Le dice el Señor: «Considera qué dolor me causaría quien me diera puñetazos en este brazo. Pues piensa que me producen el mismo dolor quienes no tienen compasión del daño en que pueden incurrir las almas de los que corrompen a mis amigos. Proclaman muchas veces sus defectos y las injurias que han recibido de ellos, sin tener en cuenta que también ellos son miembros míos. Todos los que movidos por devota compasión imploran mi clemencia para que los convierta con mi misericordia de sus errores a una vida mejor, ungen mi brazo con ciertos ungüentos suavísimos. Los que con sus consejos y exhortaciones los inducen con bondad a la enmienda y reconciliación, son como sabios médicos que tratando mi brazo con suavidad lo devuelven a su debido lugar».

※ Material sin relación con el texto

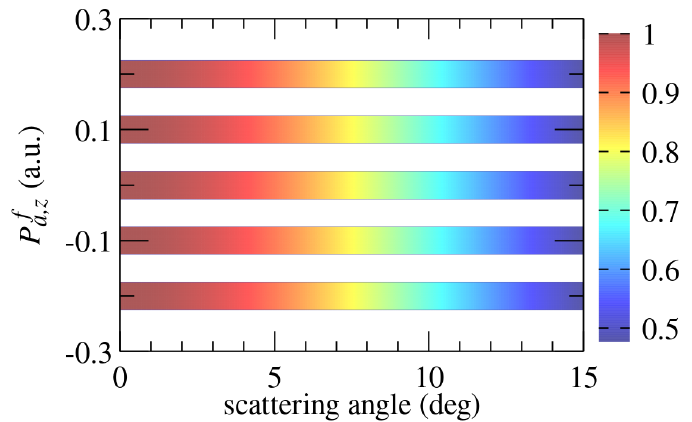
Figure 2. The differential cross-section for the elastic scattering of 300 eV electrons incident along the x axis on Xe atoms ( P i a = 100 a.u.) passed through a diffraction grating with a = b = d /2 = 0.1 mm and N 0 = 5. D = 200 mm. The cross-section is given in relative units with its intensity ranging from 0.5 to 1. (The blank regions correspond to zero cross-section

2. Mientras admiraba ella la admirable benignidad del Señor le dice: «¿Por qué razón, benignísimo Dios, puede llamarse brazo tuyo a gente tan indigna?».
El Señor: «Porque pertenecen al cuerpo de la Iglesia de la que yo me glorío ser la cabeza».
Ella: «Señor mío, ¡si ya, ¡oh dolor!, han sido separados por decreto del cuerpo de la Iglesia, pues han sido excomulgados públicamente por las vejaciones que han infringido a nuestro monasterio!».
Le responde el Señor: «Sin embargo, aún pueden reconciliarse por la absolución de la Iglesia. Obligado por mi propia compasión y solícito de su salvación, anhelo con indescriptible deseo que se conviertan a mí por la penitencia».
Entonces rogó ella que el Señor se dignara guardar a la comunidad con su paternal protección de las vejaciones de ellos.
El Señor: «Si os humilláis bajo mi mano poderosa (1Pe 5,6), y reconocéis en vuestros corazones ante mí, que merecéis ser castigadas como reclaman vuestras negligencias, os conservaré ilesas con mi paternal misericordia de toda incursión de los enemigos. Pero si por soberbia os levantáis enfurecidas contra los que os dañan, con deseos e imprecaciones de devolverles mal por mal, mi justicia, por permisión de mi justo juicio, prevalecerá en ellos contra vosotras, y os molestarán con mayores daños».